Na Justiça de Santa Catarina, uma servidora pública obteve o direito de realizar cirurgia de adequação sexual custeada pelo plano de saúde. O pedido havia sido negado no âmbito administrativo, sob o argumento de que o procedimento era de natureza estética, ou seja, uma “cirurgia plástica”. A decisão é da 2ª Vara da Fazenda Pública de Florianópolis.

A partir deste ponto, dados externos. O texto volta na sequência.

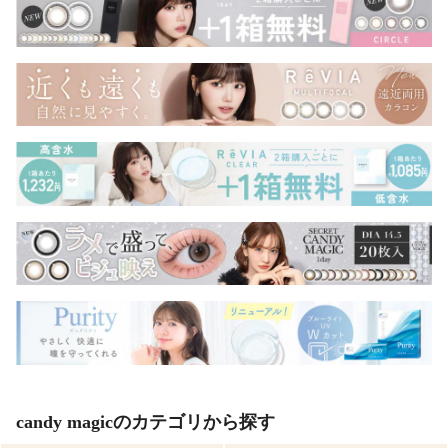
candy magicのカテゴリから探す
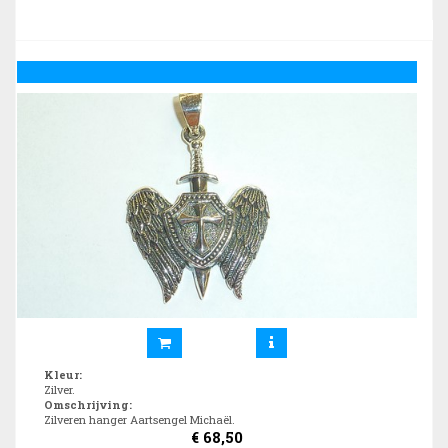
Kleur
:
Zilver.
Omschrijving
:
Zilveren hanger Aartsengel Michaël.
€
68,50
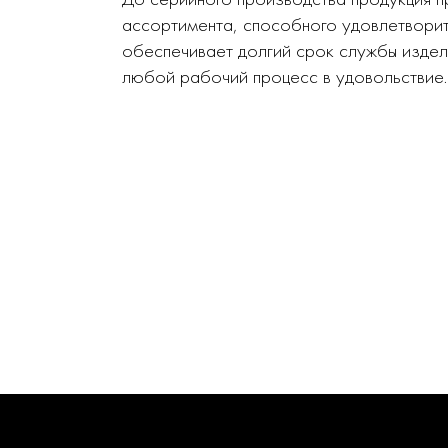
ассортимента, способного удовлетворит
обеспечивает долгий срок службы издел
любой рабочий процесс в удовольствие.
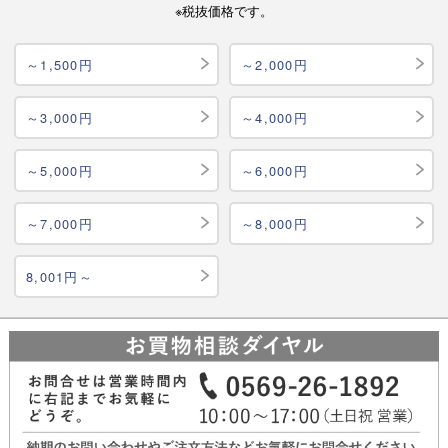
※税抜価格です。
～1,500円
～2,000円
～3,000円
～4,000円
～5,000円
～6,000円
～7,000円
～8,000円
8,001円～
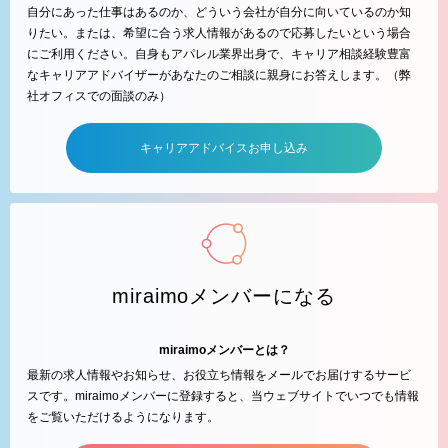
自分にあった仕事はあるのか、どういう会社が自分に向いているのか知
りたい。または、希望に合う求人情報があるので応募したいという場合
にご利用ください。自身もアパレル業界出身で、キャリア相談経験豊富
なキャリアアドバイザーがあなたのご相談に親身にお答えします。（弊
社オフィスでの面談のみ）
キャリアアドバイスお申し込み
miraimoメンバーになる
miraimoメンバーとは？
最新の求人情報やお知らせ、お役立ち情報をメールでお届けするサービ
スです。miraimoメンバーに登録すると、当ウェブサイトでいつでも情報
をご覧いただけるようになります。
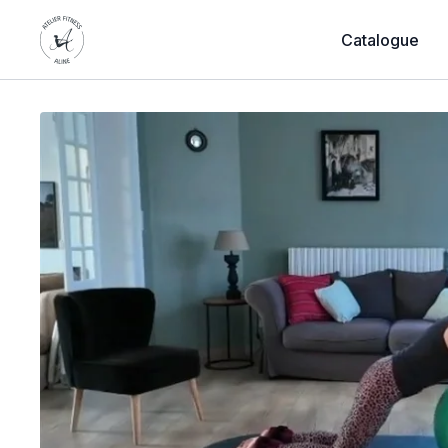
Catalogue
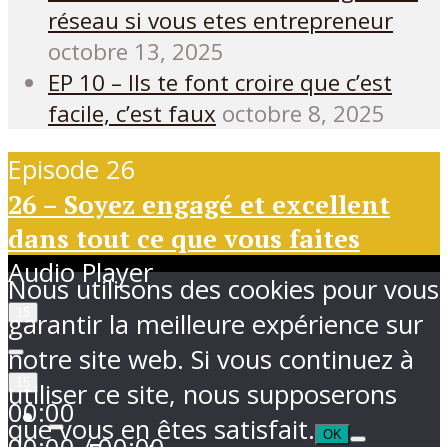
réseau si vous etes entrepreneur
octobre 13, 2025
EP 10 – Ils te font croire que c’est
facile, c’est faux
octobre 8, 2025
Episode 26
26 – Soyez engagé et excellent
dans tout ce que vous faites
Audio Player
Nous utilisons des cookies pour vous
15
garantir la meilleure expérience sur
notre site web. Si vous continuez à
15
utiliser ce site, nous supposerons
00:00
que vous en êtes satisfait.
OK
00:00
/
00:00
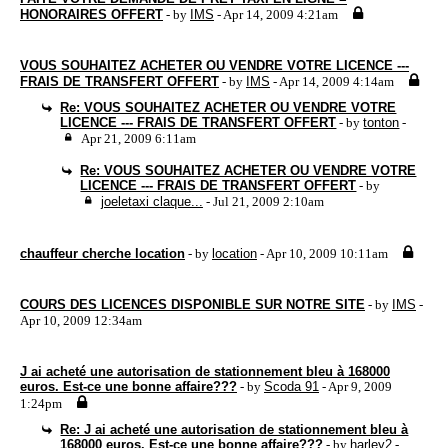
HONORAIRES OFFERT
- by
IMS
- Apr 14, 2009 4:21am
VOUS SOUHAITEZ ACHETER OU VENDRE VOTRE LICENCE ---
FRAIS DE TRANSFERT OFFERT
- by
IMS
- Apr 14, 2009 4:14am
Re: VOUS SOUHAITEZ ACHETER OU VENDRE VOTRE
LICENCE --- FRAIS DE TRANSFERT OFFERT
- by
tonton
-
Apr 21, 2009 6:11am
Re: VOUS SOUHAITEZ ACHETER OU VENDRE VOTRE
LICENCE --- FRAIS DE TRANSFERT OFFERT
- by
joeletaxi claque...
- Jul 21, 2009 2:10am
chauffeur cherche location
- by
location
- Apr 10, 2009 10:11am
COURS DES LICENCES DISPONIBLE SUR NOTRE SITE
- by
IMS
-
Apr 10, 2009 12:34am
J ai acheté une autorisation de stationnement bleu à 168000
euros. Est-ce une bonne affaire???
- by
Scoda 91
- Apr 9, 2009
1:24pm
Re: J ai acheté une autorisation de stationnement bleu à
168000 euros. Est-ce une bonne affaire???
- by
harley2
-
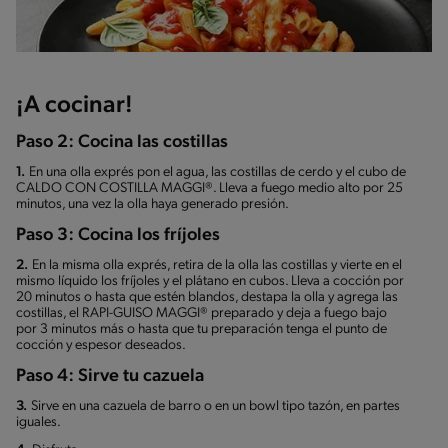
¡A cocinar!
Paso 2: Cocina las costillas
1.
En una olla exprés pon el agua, las costillas de cerdo y el cubo de
CALDO CON COSTILLA MAGGI®. Lleva a fuego medio alto por 25
minutos, una vez la olla haya generado presión.
Paso 3: Cocina los fríjoles
2.
En la misma olla exprés, retira de la olla las costillas y vierte en el
mismo líquido los fríjoles y el plátano en cubos. Lleva a cocción por
20 minutos o hasta que estén blandos, destapa la olla y agrega las
costillas, el RAPI-GUISO MAGGI® preparado y deja a fuego bajo
por 3 minutos más o hasta que tu preparación tenga el punto de
cocción y espesor deseados.
Paso 4: Sirve tu cazuela
3.
Sirve en una cazuela de barro o en un bowl tipo tazón, en partes
iguales.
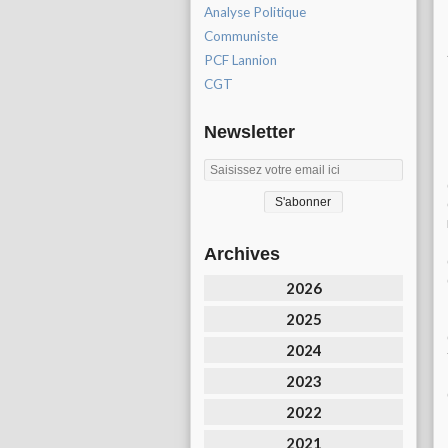
Analyse Politique
Communiste
PCF Lannion
CGT
Newsletter
Archives
2026
2025
2024
2023
2022
2021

Um documento firmado por médico psiquiatra, na condição de perito judicial, concluiu que a autora da ação tem identidade sexual bem definida, mas dissonante de sua morfologia corpórea. Ela ainda teve um diagnóstico de transtorno misto ansioso e depressivo, quadro que indica necessidade de operação de transgenitalização e procedimentos afins.
O juiz Jefferson Zanini, responsável pelo caso, ressaltou ser cristalino que a cirurgia não tem natureza estética. Ao contrário, mostra-se necessária por seu caráter terapêutico e não estético, circunstância que afasta a alegação de impossibilidade de cobertura apontada pelo plano de saúde.
A servidora, que já tem registro civil adequado à sua identidade sexual, realizará cinco procedimentos cirúrgicos para promover sua transgenitalização, reconstrução de mama com prótese ou expansor e traqueoplastia. O valor estimado é de R$ 5 mil, custeado pelo plano com sua coparticipação prevista contratualmente.
O resultado poderá, segundo os especialistas, pôr fim ou reduzir manifestações de ansiedade e depressão que acompanham a servidora. Atualmente, ela faz tratamento psiquiátrico mensalmente, utiliza medicamentos psicoativos prescritos, separou-se recentemente do companheiro, reside com os pais e está temporariamente afastada do trabalho.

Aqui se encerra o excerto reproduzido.